━━ STUDY MATERIAL

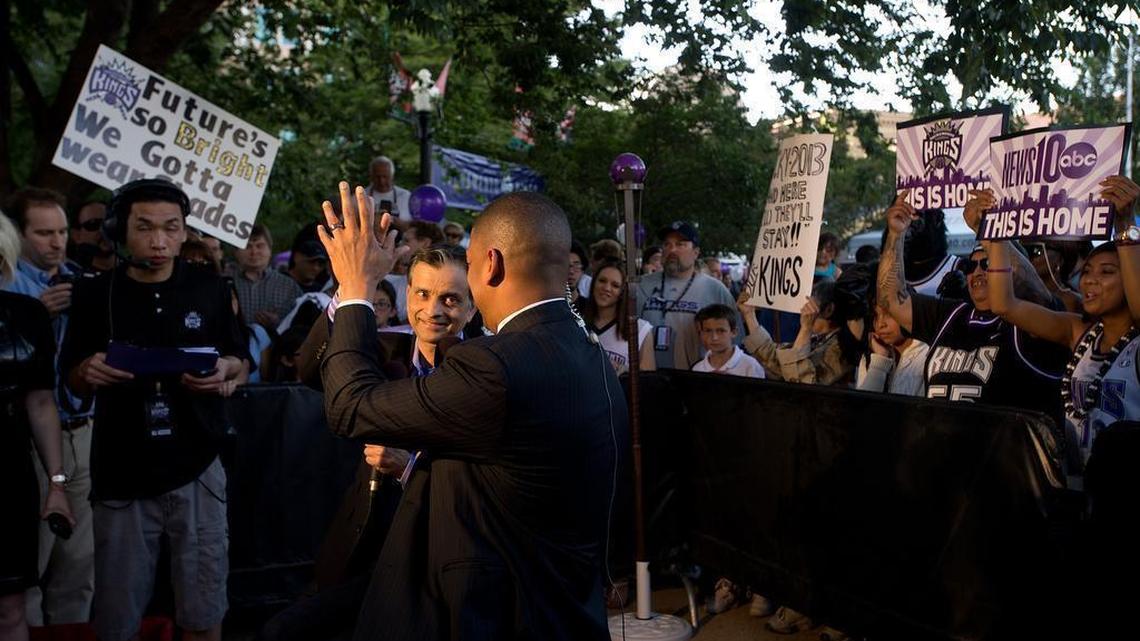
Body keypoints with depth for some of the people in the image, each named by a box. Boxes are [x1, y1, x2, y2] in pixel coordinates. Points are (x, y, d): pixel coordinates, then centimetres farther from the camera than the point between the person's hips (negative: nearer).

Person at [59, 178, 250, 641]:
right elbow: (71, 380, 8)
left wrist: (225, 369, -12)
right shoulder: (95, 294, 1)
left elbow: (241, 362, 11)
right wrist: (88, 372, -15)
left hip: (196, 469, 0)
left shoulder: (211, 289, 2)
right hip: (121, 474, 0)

━━━━
━━ STUDY MATERIAL

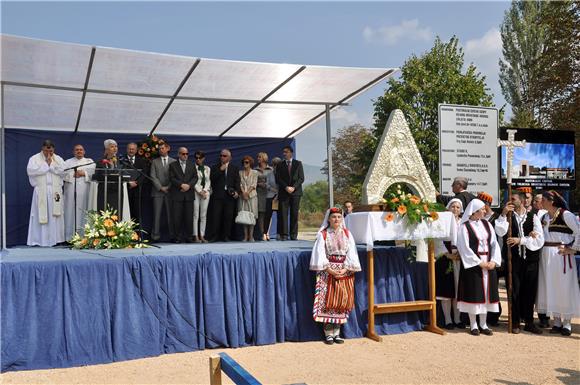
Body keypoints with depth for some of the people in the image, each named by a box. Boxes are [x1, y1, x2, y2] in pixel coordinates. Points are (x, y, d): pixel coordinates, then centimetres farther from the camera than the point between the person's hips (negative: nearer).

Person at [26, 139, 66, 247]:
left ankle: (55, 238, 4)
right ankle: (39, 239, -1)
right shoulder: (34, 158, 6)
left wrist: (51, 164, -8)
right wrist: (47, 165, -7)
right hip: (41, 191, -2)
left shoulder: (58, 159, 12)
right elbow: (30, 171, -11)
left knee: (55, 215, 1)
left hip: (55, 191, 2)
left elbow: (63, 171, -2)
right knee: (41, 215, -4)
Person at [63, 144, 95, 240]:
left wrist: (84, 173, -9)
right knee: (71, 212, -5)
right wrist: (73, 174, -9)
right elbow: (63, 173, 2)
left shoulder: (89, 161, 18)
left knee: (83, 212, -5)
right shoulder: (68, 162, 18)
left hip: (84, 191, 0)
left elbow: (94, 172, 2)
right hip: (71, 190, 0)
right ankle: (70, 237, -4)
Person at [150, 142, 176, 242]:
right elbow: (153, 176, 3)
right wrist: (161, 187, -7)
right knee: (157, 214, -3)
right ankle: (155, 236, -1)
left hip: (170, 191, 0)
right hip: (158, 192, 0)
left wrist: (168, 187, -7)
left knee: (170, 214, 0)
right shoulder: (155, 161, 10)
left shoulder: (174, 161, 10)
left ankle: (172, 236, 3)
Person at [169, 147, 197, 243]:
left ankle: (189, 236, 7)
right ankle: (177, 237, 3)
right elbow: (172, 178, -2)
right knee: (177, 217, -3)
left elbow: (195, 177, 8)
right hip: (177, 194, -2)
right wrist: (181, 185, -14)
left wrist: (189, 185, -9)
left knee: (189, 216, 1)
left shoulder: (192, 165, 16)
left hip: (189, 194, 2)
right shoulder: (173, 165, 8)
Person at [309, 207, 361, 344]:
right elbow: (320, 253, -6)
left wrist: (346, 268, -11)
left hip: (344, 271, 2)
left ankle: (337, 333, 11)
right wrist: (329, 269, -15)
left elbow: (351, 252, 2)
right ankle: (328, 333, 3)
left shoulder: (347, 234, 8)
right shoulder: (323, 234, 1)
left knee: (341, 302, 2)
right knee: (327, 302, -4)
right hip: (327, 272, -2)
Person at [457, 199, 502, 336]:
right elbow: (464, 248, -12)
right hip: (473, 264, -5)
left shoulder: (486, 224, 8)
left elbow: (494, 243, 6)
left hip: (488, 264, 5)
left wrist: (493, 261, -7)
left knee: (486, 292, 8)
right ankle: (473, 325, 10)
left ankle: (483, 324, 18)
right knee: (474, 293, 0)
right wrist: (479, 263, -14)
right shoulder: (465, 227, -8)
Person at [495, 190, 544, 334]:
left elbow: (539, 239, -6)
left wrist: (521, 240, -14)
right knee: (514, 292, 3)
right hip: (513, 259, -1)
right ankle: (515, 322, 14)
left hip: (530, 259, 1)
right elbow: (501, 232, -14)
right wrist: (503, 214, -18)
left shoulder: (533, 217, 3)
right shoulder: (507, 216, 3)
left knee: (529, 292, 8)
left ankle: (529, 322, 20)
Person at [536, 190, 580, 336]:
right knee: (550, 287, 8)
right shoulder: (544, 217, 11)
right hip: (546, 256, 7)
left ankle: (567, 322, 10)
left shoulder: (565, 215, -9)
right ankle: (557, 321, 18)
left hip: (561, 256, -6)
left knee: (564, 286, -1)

━━━━
━━ STUDY MATERIAL

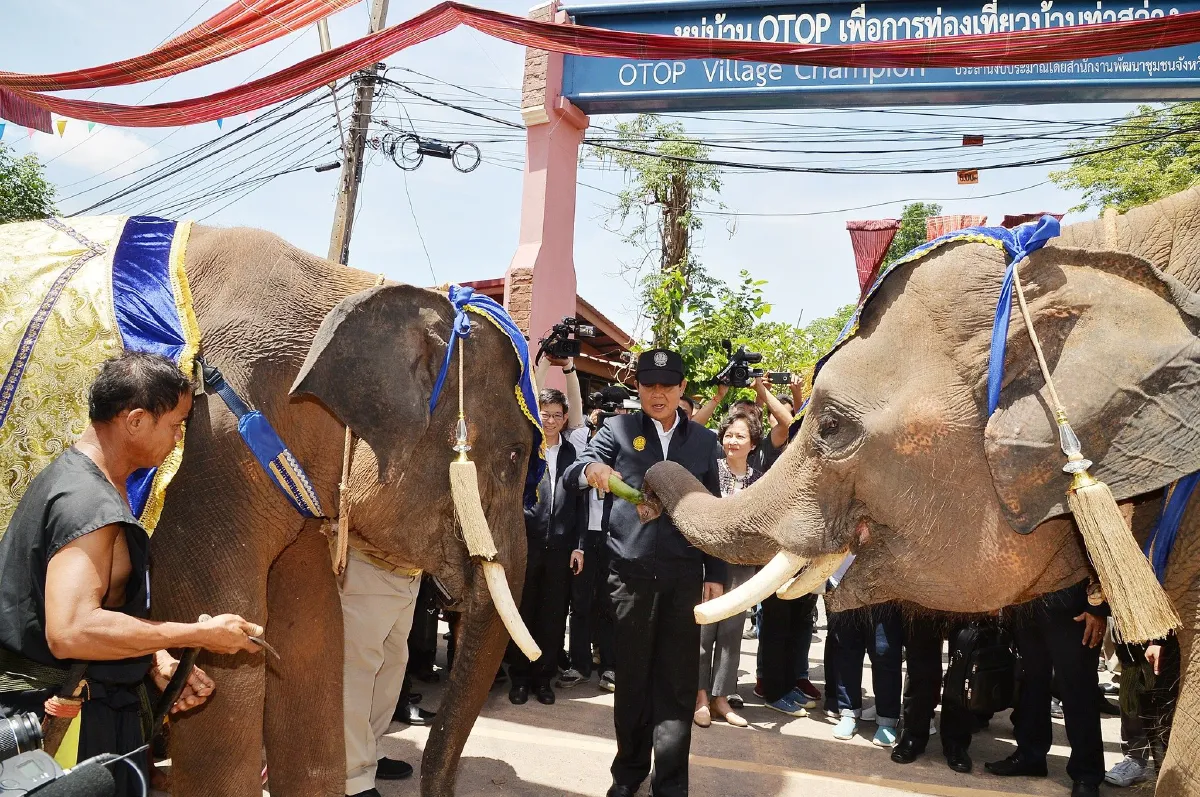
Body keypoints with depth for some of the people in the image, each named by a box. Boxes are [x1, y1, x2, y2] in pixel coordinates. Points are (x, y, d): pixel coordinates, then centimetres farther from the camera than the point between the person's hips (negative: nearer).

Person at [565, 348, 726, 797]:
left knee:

━━━━

- **EXERCISE DETAILS**:
Put every line from the one containing "right shoulder: (507, 216, 3)" down to the one containing "left hip: (561, 256, -6)", both included, into a Markdown table with the columns Row and Line, skipping blank lines.

- **EXERCISE RESULT**:
| Row | Line |
|---|---|
| 1 | right shoulder: (507, 216, 3) |
| 2 | left knee: (529, 292, 8) |
| 3 | left ankle: (529, 322, 20) |
| 4 | Person at [536, 190, 580, 336]: |
| 5 | right knee: (550, 287, 8) |
| 6 | right shoulder: (544, 217, 11) |
| 7 | right hip: (546, 256, 7) |
| 8 | left ankle: (567, 322, 10) |
| 9 | left shoulder: (565, 215, -9) |
| 10 | right ankle: (557, 321, 18) |
| 11 | left hip: (561, 256, -6) |